The data starts here 2

Feb. 24, 2016
Posted by: RDA Team

Note: This page was originally sourced from our Blogger page: http://ncarrda.blogspot.com/2016/01/the-data-starts-here-2.html

Professor Catherine D'Ignazio asked What would feminist data visualization look like? I've never thought about data visualization and feminism together before, but her essay over at the MIT Center for Civic Media is well worth a read.  So are all the essays from the recent Responsible Data Forum's event about Data Visualization.

Her concept of feminist data visualization is just plain sound data visualization (dataviz).
  1. Invent new ways to represent uncertainty, outsides, missing data, and flawed methods
  2. Invent new ways to reference the material economy behind the data.
  3. Make dissent possible
How this applies at the RDA


  1. RDA data set home pages give as much information as possible about the provenance of the data including time and spatial coverage (or lack of it).
  2. We provide links to details about the data.  When possible, we reference the relationships between data.  E.g. the "Related Resources" section of analyses and reanalyses home pages contain links to information about how the data was produced.  Likewise, the "Related RDA Datasets" section link to data incorporated into them.

    Whenever I encounter physical artifacts that produce data of the type we serve at the RDA, I always take a picture.  (See The data starts here.)

    In this video, I launch a weather balloon in California's Central Valley (south of Fresno), timed to match a satellite overpass, while my husband, a spectroscopist, flew in a Twin Otter airplane with his spectrometer (for detecting concentrations of trace gases) along the satellite path.



    Vertical profiles of temperature (T) and humidity (Q) are needed (along with detailed trace gas spectral emissions data) as inputs to radiative transfer models in order to generate the trace gas "retrievals" for the spectrometers on both the plane and the satellite. This is called a data dependency.

    Ordinarily, satellites get the first guess T and Q from an analysis. For satellite calibration, we launched a weather balloon to provide a "ground truth".  We can then perform the retrieval with the balloon data and the analysis data, to get a better estimate of the error contributed by using an analysis.

    Collecting field data is difficult and expensive. We were a popular pair of field scientists because we provide two for the price of one hotel room. ;-)

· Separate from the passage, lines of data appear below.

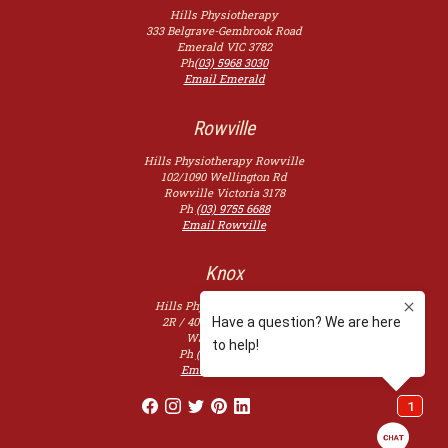
Hills Physiotherapy
333 Belgrave-Gembrook Road
Emerald
VIC
3782
Ph
(03) 5968 3030
Email Emerald
Rowville
Hills Physiotherapy Rowville
102/1090 Wellington Rd
Rowville
Victoria
3178
Ph
(03) 9755 6688
Email Rowville
Knox
Hills Physiotherapy Knox
2R / 400 Burwood Hwy,
Wantirna
3152
Ph
(03) 9753 2507
Email Knoxfield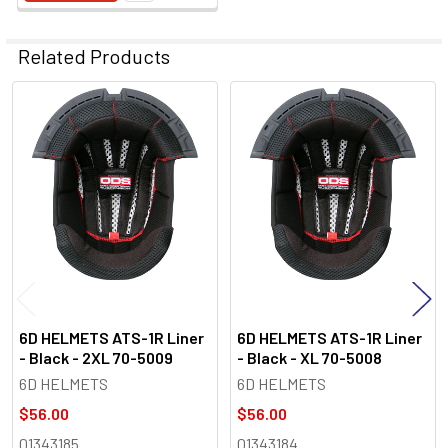
Related Products
Related
Products
6D HELMETS ATS-1R Liner
6D HELMETS ATS-1R Liner
- Black - 2XL 70-5009
- Black - XL 70-5008
6D HELMETS
6D HELMETS
$56.00
$56.00
01343185
01343184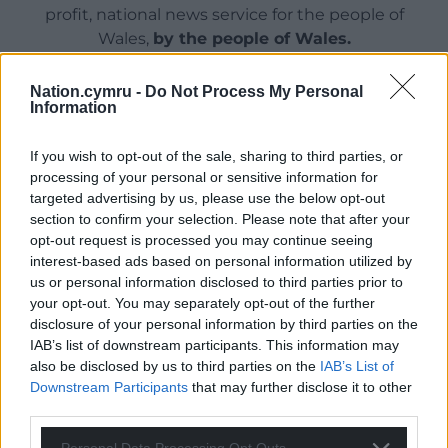
profit, national news service for the people of
Wales,
by the people of Wales.
Nation.cymru -
Do Not Process My Personal
Information
If you wish to opt-out of the sale, sharing to third parties, or
processing of your personal or sensitive information for
targeted advertising by us, please use the below opt-out
section to confirm your selection. Please note that after your
opt-out request is processed you may continue seeing
interest-based ads based on personal information utilized by
us or personal information disclosed to third parties prior to
your opt-out. You may separately opt-out of the further
disclosure of your personal information by third parties on the
IAB’s list of downstream participants. This information may
also be disclosed by us to third parties on the
IAB’s List of
Downstream Participants
that may further disclose it to other
third parties.
Personal Data Processing Opt Outs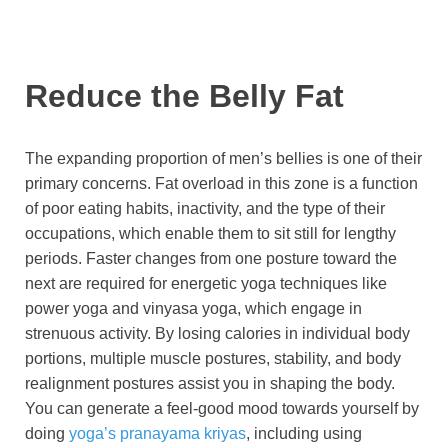
Reduce the Belly Fat
The expanding proportion of men’s bellies is one of their
primary concerns. Fat overload in this zone is a function
of poor eating habits, inactivity, and the type of their
occupations, which enable them to sit still for lengthy
periods. Faster changes from one posture toward the
next are required for energetic yoga techniques like
power yoga and vinyasa yoga, which engage in
strenuous activity. By losing calories in individual body
portions, multiple muscle postures, stability, and body
realignment postures assist you in shaping the body.
You can generate a feel-good mood towards yourself by
doing
yoga’s pranayama kriyas
, including using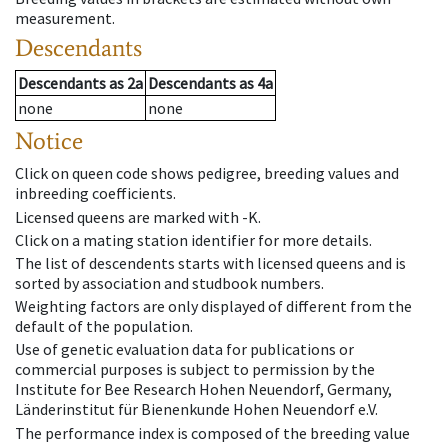
measurement.
Descendants
Descendants
as
2a
Descendants
as
4a
none
none
Notice
Click on queen code shows pedigree, breeding values and
inbreeding coefficients.
Licensed queens are marked with -K.
Click on a mating station identifier for more details.
The list of descendents starts with licensed queens and is
sorted by association and studbook numbers.
Weighting factors are only displayed of different from the
default of the population.
Use of genetic evaluation data for publications or
commercial purposes is subject to permission by the
Institute for Bee Research Hohen Neuendorf, Germany,
Länderinstitut für Bienenkunde Hohen Neuendorf e.V.
The performance index is composed of the breeding value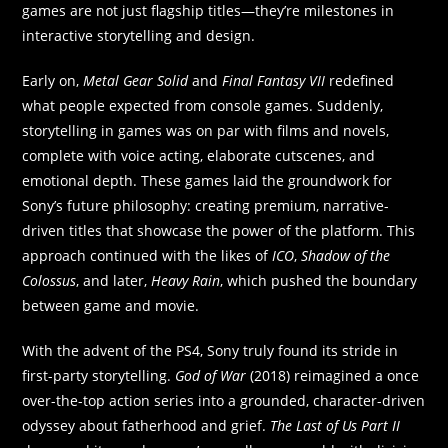
games are not just flagship titles—they’re milestones in
interactive storytelling and design.
Early on,
Metal Gear Solid
and
Final Fantasy VII
redefined
what people expected from console games. Suddenly,
storytelling in games was on par with films and novels,
complete with voice acting, elaborate cutscenes, and
emotional depth. These games laid the groundwork for
Sony’s future philosophy: creating premium, narrative-
driven titles that showcase the power of the platform. This
approach continued with the likes of
ICO
,
Shadow of the
Colossus
, and later,
Heavy Rain
, which pushed the boundary
between game and movie.
With the advent of the PS4, Sony truly found its stride in
first-party storytelling.
God of War
(2018) reimagined a once
over-the-top action series into a grounded, character-driven
odyssey about fatherhood and grief.
The Last of Us Part II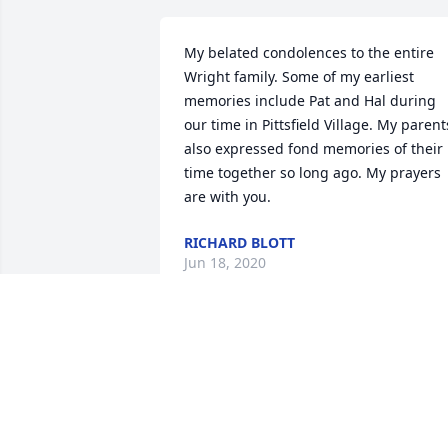
My belated condolences to the entire 
Wright family. Some of my earliest 
memories include Pat and Hal during 
our time in Pittsfield Village. My parents
also expressed fond memories of their 
time together so long ago. My prayers 
are with you.
RICHARD BLOTT
Jun 18, 2020
It was always a pleasure to see Pat at 
Mothers' Club meetings and events. 
 She always had a smile and a kind wor
for everyone.  My condolences to Lisa 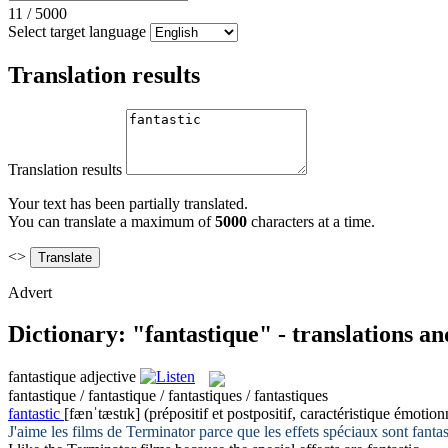
11
/
5000
Select target language
Translation results
Translation results
Your text has been partially translated.
You can translate a maximum of
5000
characters at a time.
<>
Advert
Dictionary: "fantastique" - translations a
fantastique
adjective
fantastique / fantastique / fantastiques / fantastiques
fantastic
[fænˈtæstɪk]
(prépositif et postpositif, caractéristique émotion
J'aime les films de Terminator parce que les effets spéciaux sont
fanta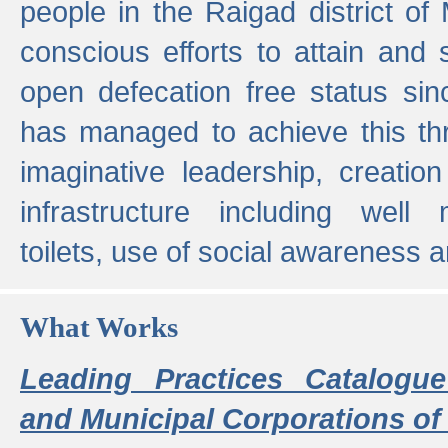
people in the Raigad district o
conscious efforts to attain and 
open defecation free status sin
has managed to achieve this th
imaginative leadership, creation
infrastructure including well
toilets, use of social awareness a
What Works
Leading Practices Catalogue
and Municipal Corporations of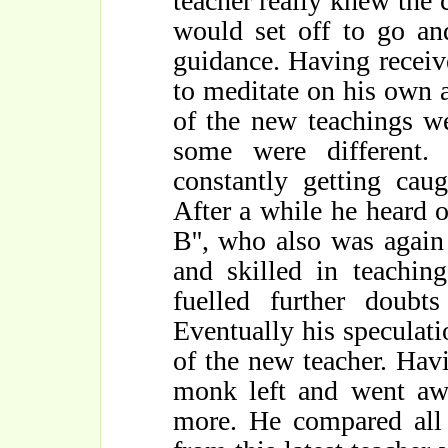
teacher really knew the 
would set off to go an
guidance. Having receiv
to meditate on his own 
of the new teachings w
some were different.
constantly getting cau
After a while he heard 
B'', who also was again
and skilled in teachin
fuelled further doubt
Eventually his speculati
of the new teacher. Havi
monk left and went awa
more. He compared all 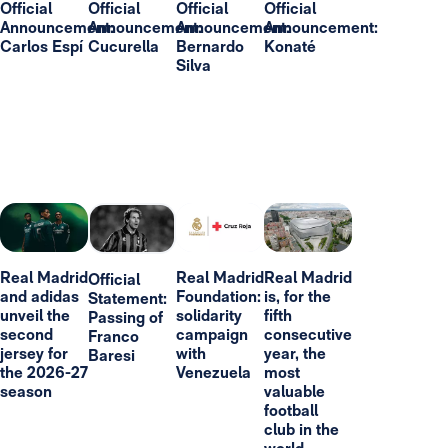
Official
Official
Official
Official
Announcement:
Announcement:
Announcement:
Announcement:
Carlos Espí
Cucurella
Bernardo
Konaté
Silva
Real Madrid
Real Madrid
Real Madrid
Official
and adidas
Foundation:
is, for the
Statement:
unveil the
solidarity
fifth
Passing of
second
campaign
consecutive
Franco
jersey for
with
year, the
Baresi
the 2026-27
Venezuela
most
season
valuable
football
club in the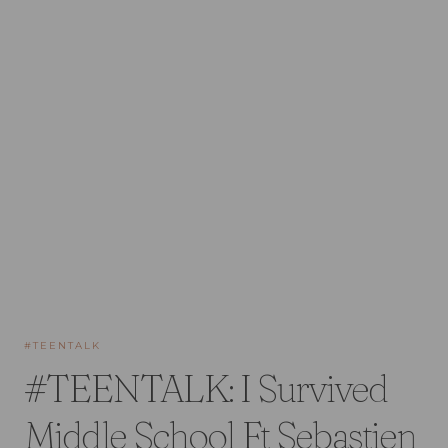
#TEENTALK
#TEENTALK: I Survived
Middle School Ft Sebastien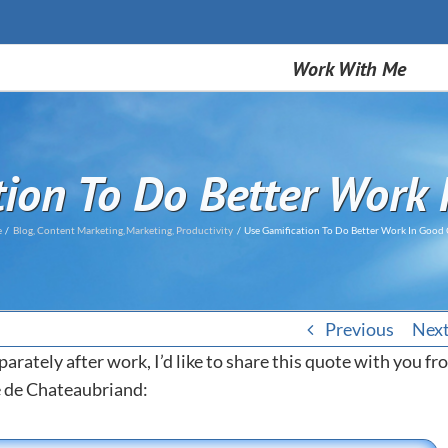
Work With Me
tion To Do Better Work 
e
Blog
Content Marketing
Marketing
Productivity
Use Gamification To Do Better Work In Good
Previous
Nex
parately after work, I’d like to share this quote with you f
é de Chateaubriand: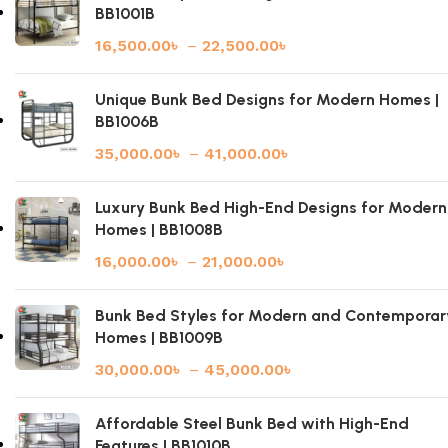
BB1001B
16,500.00
৳
–
22,500.00
৳
Unique Bunk Bed Designs for Modern Homes |
BB1006B
35,000.00
৳
–
41,000.00
৳
Luxury Bunk Bed High-End Designs for Modern
Homes | BB1008B
16,000.00
৳
–
21,000.00
৳
Bunk Bed Styles for Modern and Contemporar
Homes | BB1009B
30,000.00
৳
–
45,000.00
৳
Affordable Steel Bunk Bed with High-End
Features | BB1010B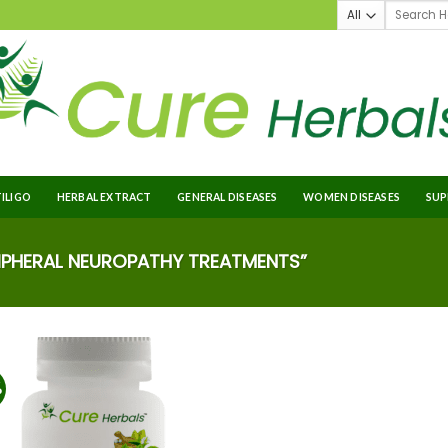
TILIGO
HERBAL EXTRACT
GENERAL DISEASES
WOMEN DISEASES
SUP
PHERAL NEUROPATHY TREATMENTS”
%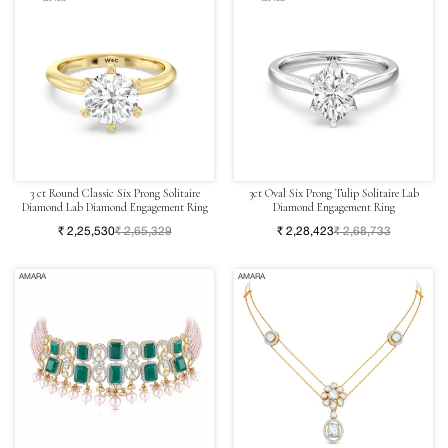
3 ct Round Classic Six Prong Solitaire
3ct Oval Six Prong Tulip Solitaire Lab
Diamond Lab Diamond Engagement Ring
Diamond Engagement Ring
₹ 2,25,530
₹ 2,65,329
₹ 2,28,423
₹ 2,68,733
AMARA
AMARA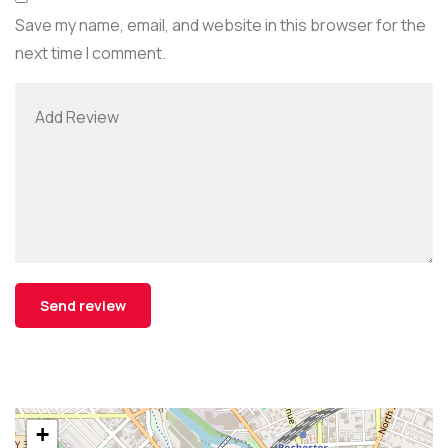
Save my name, email, and website in this browser for the
next time I comment.
+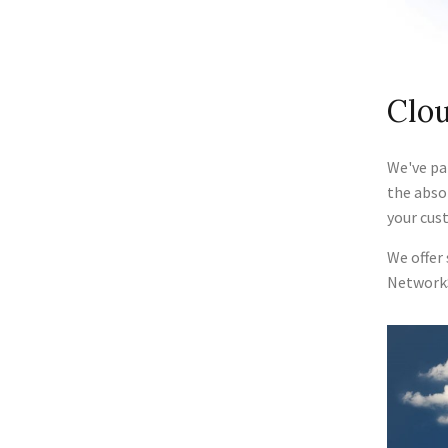
Clou
We've pa
the abso
your cus
We offer
Network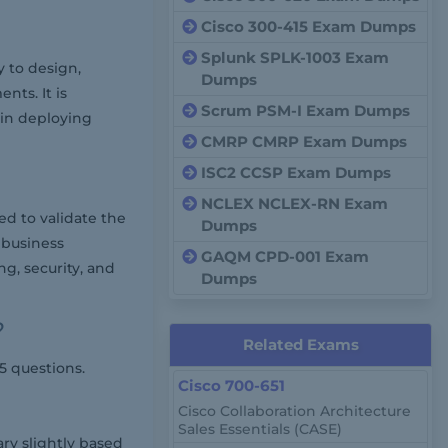
Cisco 300-415 Exam Dumps
Splunk SPLK-1003 Exam
y to design,
Dumps
ts. It is
Scrum PSM-I Exam Dumps
 in deploying
CMRP CMRP Exam Dumps
ISC2 CCSP Exam Dumps
NCLEX NCLEX-RN Exam
d to validate the
Dumps
 business
GAQM CPD-001 Exam
ng, security, and
Dumps
?
Related Exams
5 questions.
Cisco 700-651
Cisco Collaboration Architecture
Sales Essentials (CASE)
ary slightly based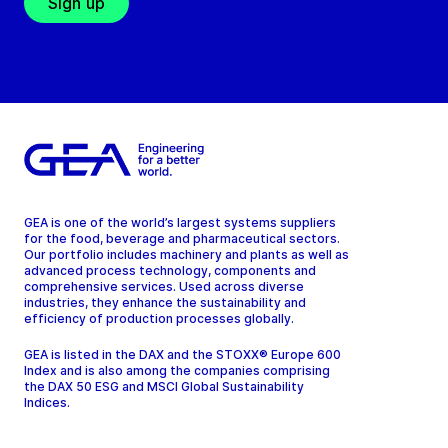
Sign up
GEA is one of the world’s largest systems suppliers
for the food, beverage and pharmaceutical sectors.
Our portfolio includes machinery and plants as well as
advanced process technology, components and
comprehensive services. Used across diverse
industries, they enhance the sustainability and
efficiency of production processes globally.
GEA is listed in the DAX and the STOXX® Europe 600
Index and is also among the companies comprising
the DAX 50 ESG and MSCI Global Sustainability
Indices.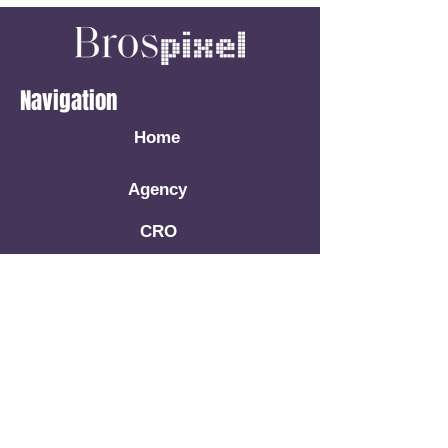
Navigation
Home
Agency
CRO
Facebook Ads
Google Ads
Book A Call
Resources
Blog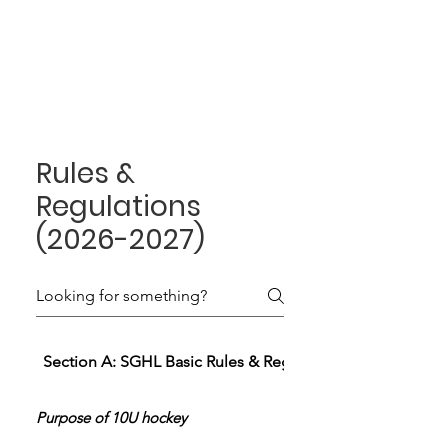
Rules &
Regulations
(2026-2027)
Section A: SGHL Basic Rules & Regulations
Purpose of 10U hockey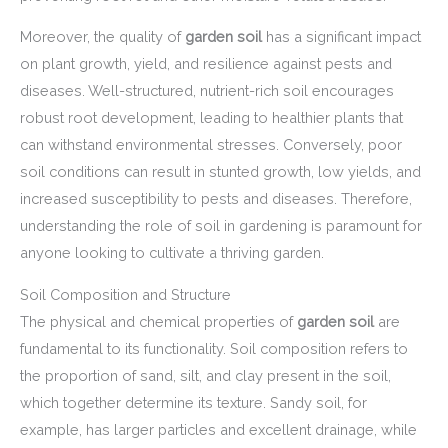
Moreover, the quality of
garden soil
has a significant impact
on plant growth, yield, and resilience against pests and
diseases. Well-structured, nutrient-rich soil encourages
robust root development, leading to healthier plants that
can withstand environmental stresses. Conversely, poor
soil conditions can result in stunted growth, low yields, and
increased susceptibility to pests and diseases. Therefore,
understanding the role of soil in gardening is paramount for
anyone looking to cultivate a thriving garden.
Soil Composition and Structure
The physical and chemical properties of
garden soil
are
fundamental to its functionality. Soil composition refers to
the proportion of sand, silt, and clay present in the soil,
which together determine its texture. Sandy soil, for
example, has larger particles and excellent drainage, while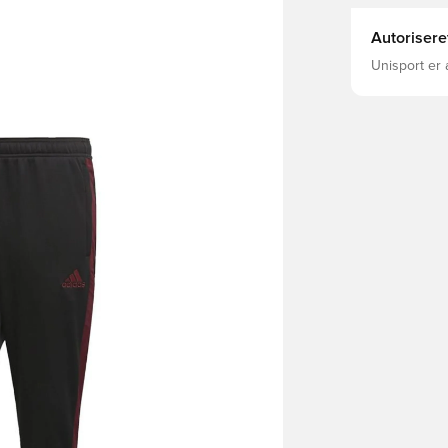
Autorisere
Unisport er 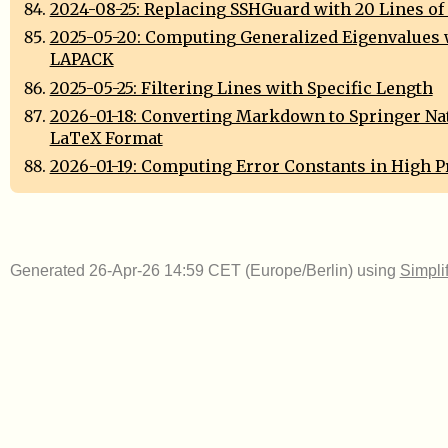
2024-08-25: Replacing SSHGuard with 20 Lines of
2025-05-20: Computing Generalized Eigenvalues 
LAPACK
2025-05-25: Filtering Lines with Specific Length
2026-01-18: Converting Markdown to Springer Na
LaTeX Format
2026-01-19: Computing Error Constants in High P
Generated 26-Apr-26 14:59 CET (Europe/Berlin) using
Simpli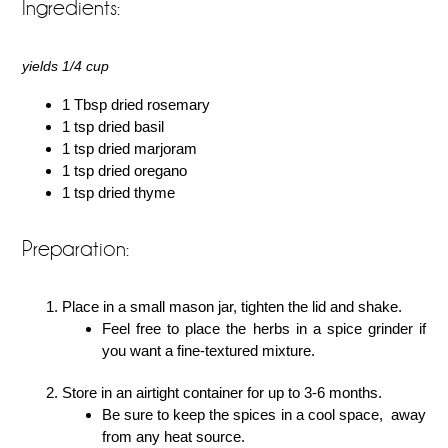
Ingredients:
yields 1/4 cup
1 Tbsp dried rosemary
1 tsp dried basil
1 tsp dried marjoram
1 tsp dried oregano
1 tsp dried thyme
Preparation:
Place in a small mason jar, tighten the lid and shake.
Feel free to place the herbs in a spice grinder if
you want a fine-textured mixture.
Store in an airtight container for up to 3-6 months.
Be sure to keep the spices in a cool space, away
from any heat source.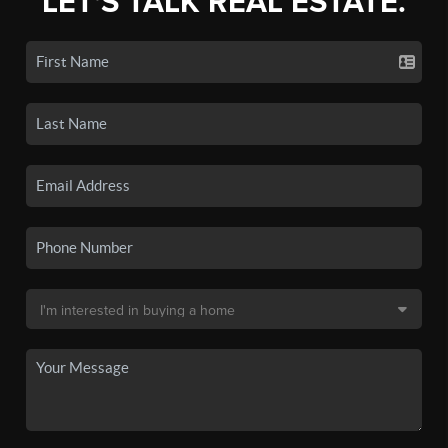
LET'S TALK REAL ESTATE.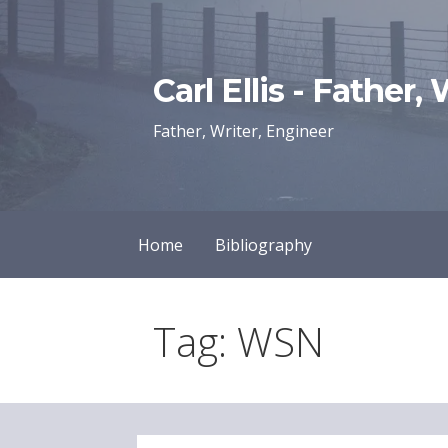
Skip
to
content
Carl Ellis - Father,
Father, Writer, Engineer
Home
Bibliography
Tag: WSN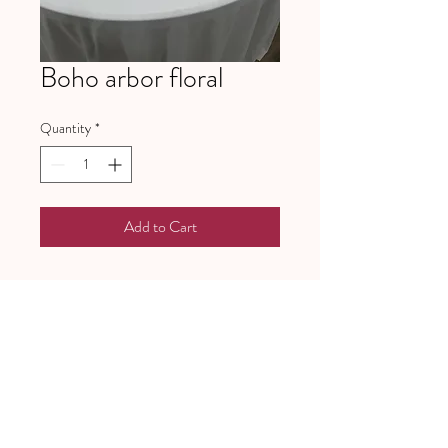
Boho arbor floral
Quantity
*
Add to Cart
641 Piney Grove School Road
Gray Court, SC 29645
Mailing address:
PO Box 97
Gray Court, SC, 29645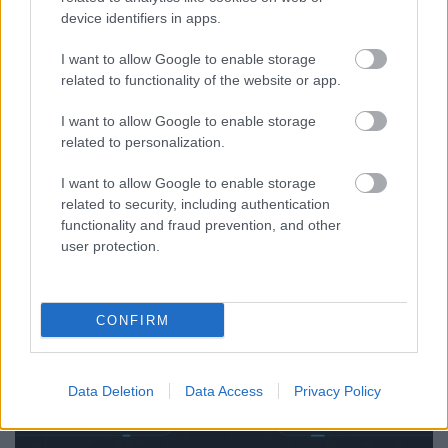
device identifiers in apps.
Exploring SICT Framework Applications | Roth
I want to allow Google to enable storage
Complexity Lab — AI Governance, Marketing,
related to functionality of the website or app.
Enterprise & Complex Systems
I want to allow Google to enable storage
RCL
...
related to personalization.
I want to allow Google to enable storage
related to security, including authentication
functionality and fraud prevention, and other
user protection.
CONFIRM
Data Deletion
Data Access
Privacy Policy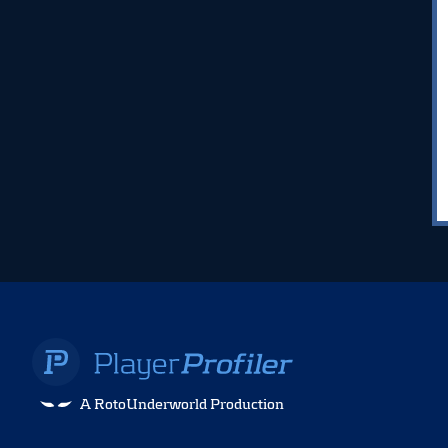
A RotoUnderworld Production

    I launched an earlier balloon that morning, timed to coincide with an IASI satellite overpass. IASI data is one of the new sources added in the recent update to ds735.0.

    Most weather balloons are launched at synoptic times of 00 and 12 UTC. If you calibrate only to synoptic balloons, you could introduce a bias by tuning your retrieval to the specifics of the region your satellite covers at 00 and 12 UTC. Asynoptic ground truth is data gold.

  3. In her essay, D'Ignazio explained that she means we should develop ways to lower the technological barrier for people who want to see the data worked up in another way.  Dataviz requires making decisions about what to show and what to hide. As scientists, we must be vigilant to root out the hidden bias lurking in the data--or ourselves.

    One good way is to have many people, from diverse backgrounds, examine the data.  The RDA provides data tutorials because we want to open up data to new audiences with fresh perspectives.

    D'Ignazio says that we also need to figure out how to help others who aren't proficient in dataviz programming to suggest other ways of looking at the data to dataviz specialists.